YOUR TASK: In the context-free grammar passage below, copy word for word the portion that starts at the words "In the introduction" and ends after the words "Definition: Context-Free Grammar (CFG)".

QUOTED PASSAGE:
Context-Free Grammar (CFG)
In the introduction to automata theory, we saw that finite automata recognize
exactly the regular languages. However, many important languages - including the syntax of most programming
languages - have recursive, nested structure that regular languages cannot capture.
Context-free grammars provide a more powerful formalism for describing such languages.
Definition: Context-Free Grammar (CFG)
A context-free grammar is a 4-tuple \((V, \Sigma, R, S)\) where
- \(V\) is a finite set called the variables,
- \(\Sigma\) is a finite set disjoint from \(V\), called the terminals,
- \(R\) is a finite set of production rules, each of the form \(A \to w\) where \(A \in V\) and \(w \in (V \cup \Sigma)^*\),
- \(S \in V\) is the start variable.
Definition: Derivation and Generated Language
Let \(G = (V, \Sigma, R, S)\) be a context-free grammar. For strings \(\alpha, \beta \in (V \cup \Sigma)^*\),
we say \(\alpha\) yields \(\beta\) in one step, written \(\alpha \Rightarrow \beta\),
if there exist \(u, v \in (V \cup \Sigma)^*\) and a rule \(A \to w \in R\) such that
\[
\alpha = uAv \quad \text{and} \quad \beta = uwv.

DATA RECORDS:

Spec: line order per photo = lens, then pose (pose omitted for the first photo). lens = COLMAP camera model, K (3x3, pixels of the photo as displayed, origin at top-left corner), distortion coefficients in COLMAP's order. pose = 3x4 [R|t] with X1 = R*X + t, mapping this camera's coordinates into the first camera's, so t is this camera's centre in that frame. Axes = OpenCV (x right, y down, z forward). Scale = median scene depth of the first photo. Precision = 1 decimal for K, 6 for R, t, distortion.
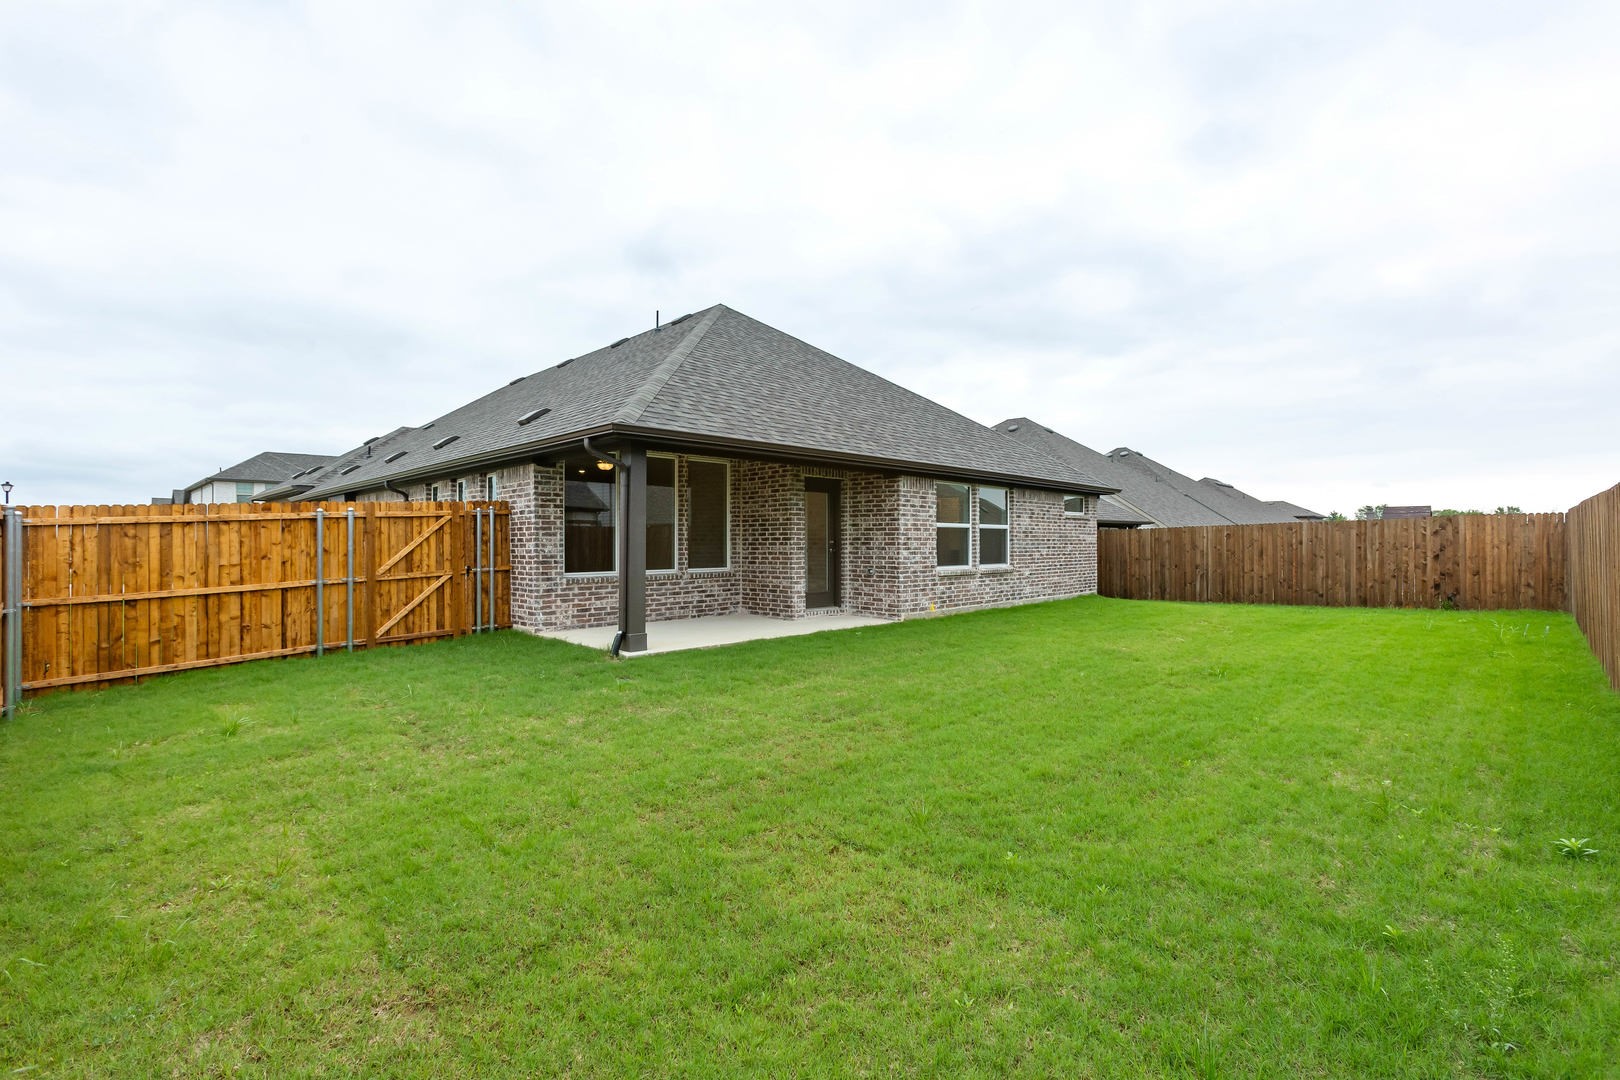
lens RADIAL K [[723.6, 0, 813.1], [0, 723.6, 538.9], [0, 0, 1]] dist [-0.009729, 0.005137]
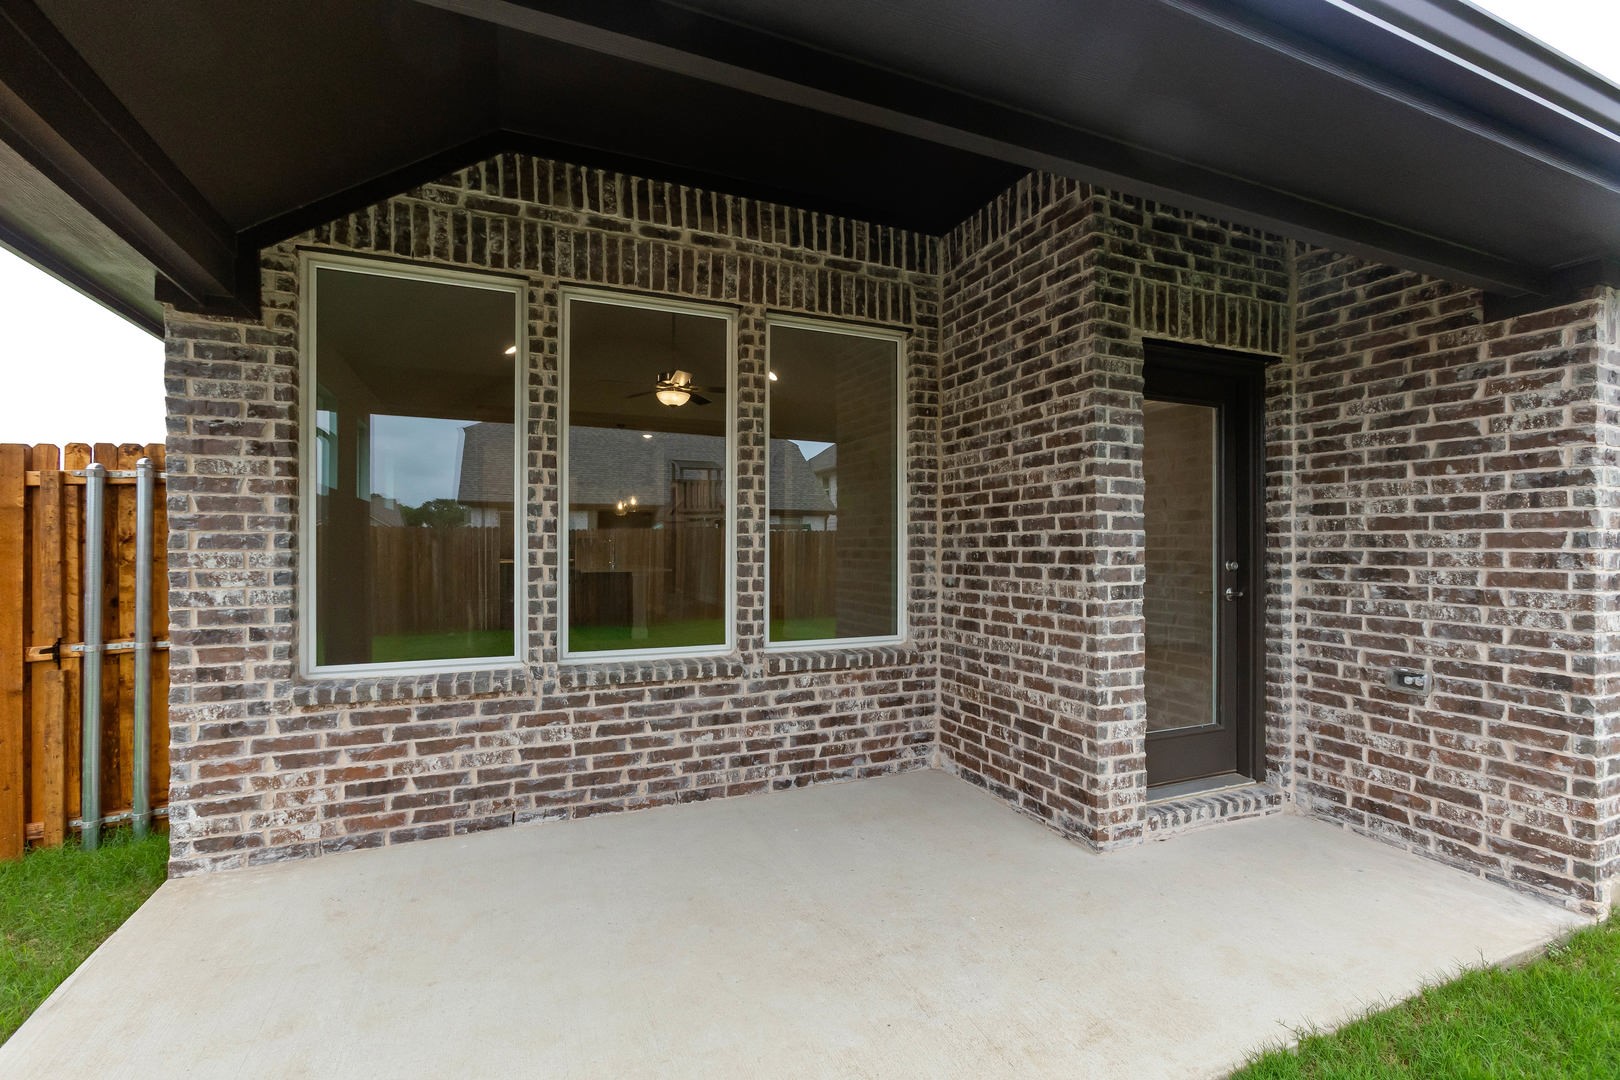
lens RADIAL K [[723.6, 0, 818.3], [0, 723.6, 544.7], [0, 0, 1]] dist [-0.009729, 0.005137]
pose [[0.926814, 0.001970, -0.375516, -0.024058], [-0.001588, 0.999998, 0.001328, -0.005212], [0.375518, -0.000635, 0.926815, 0.704081]]
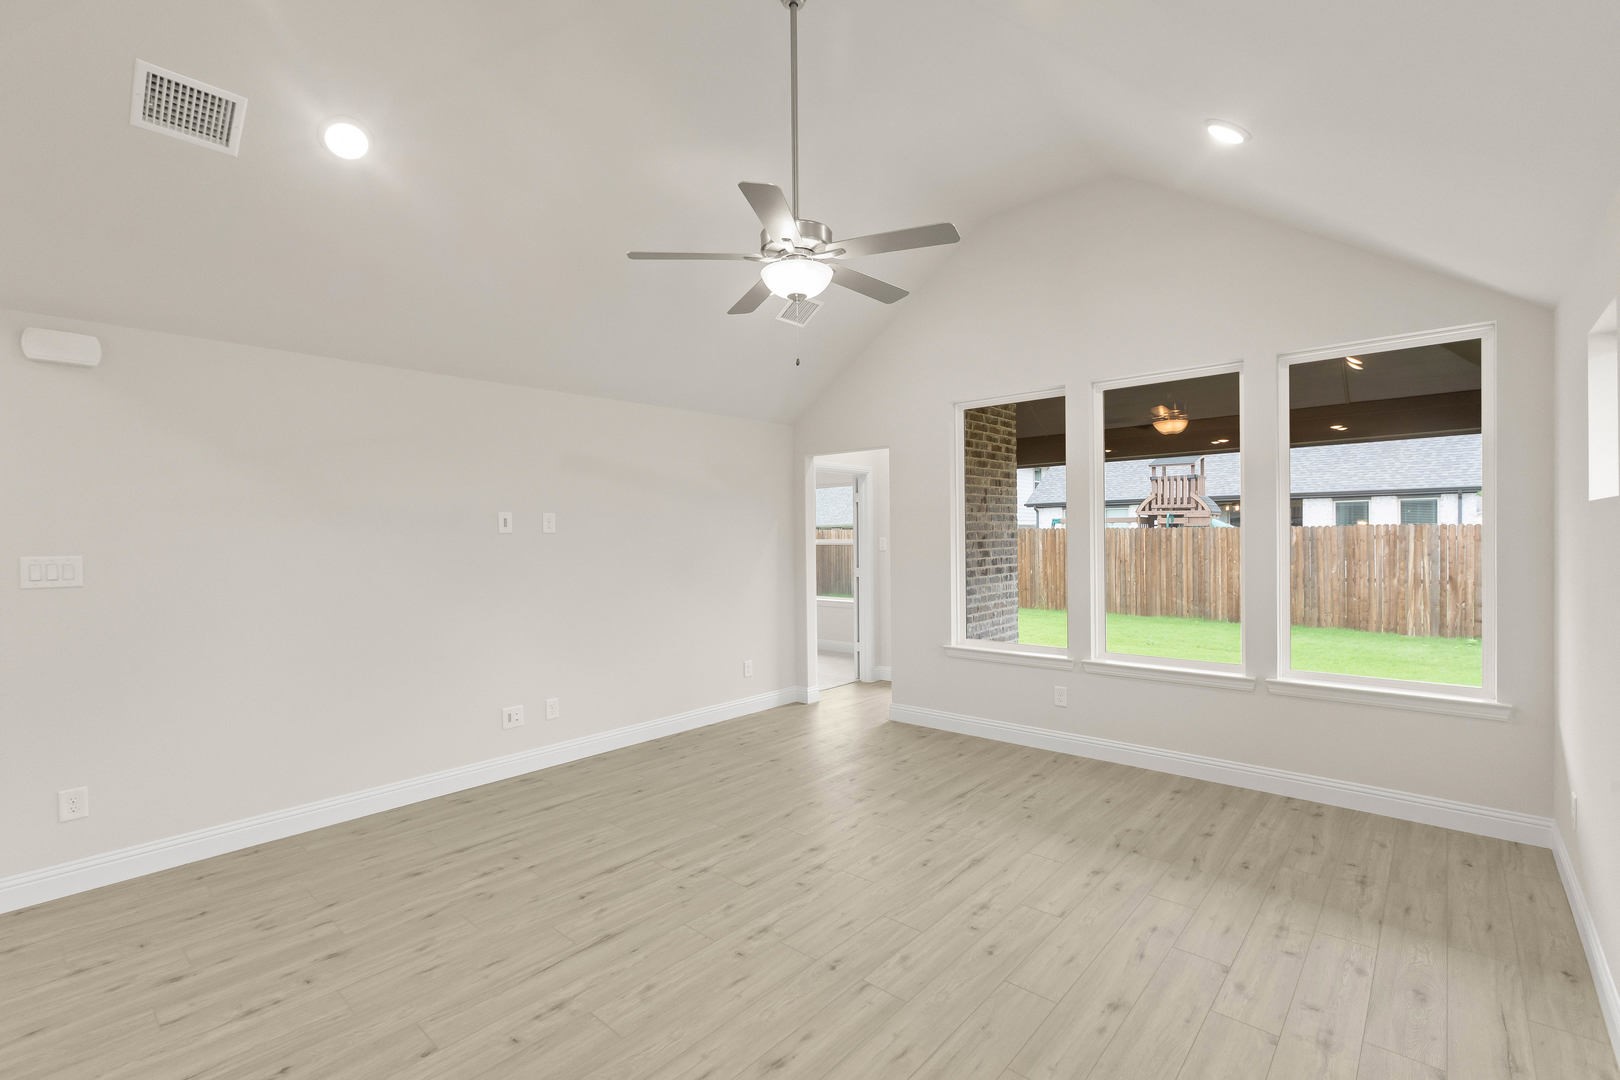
lens RADIAL K [[723.6, 0, 814.7], [0, 723.6, 546.9], [0, 0, 1]] dist [-0.009729, 0.005137]
pose [[-0.052455, 0.003266, 0.998618, -0.625727], [0.007059, 0.999971, -0.002900, -0.018106], [-0.998598, 0.006897, -0.052476, 1.213368]]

YOUR RESPONSE:
In the introduction to automata theory, we saw that finite automata recognize
exactly the regular languages. However, many important languages - including the syntax of most programming
languages - have recursive, nested structure that regular languages cannot capture.
Context-free grammars provide a more powerful formalism for describing such languages.
Definition: Context-Free Grammar (CFG)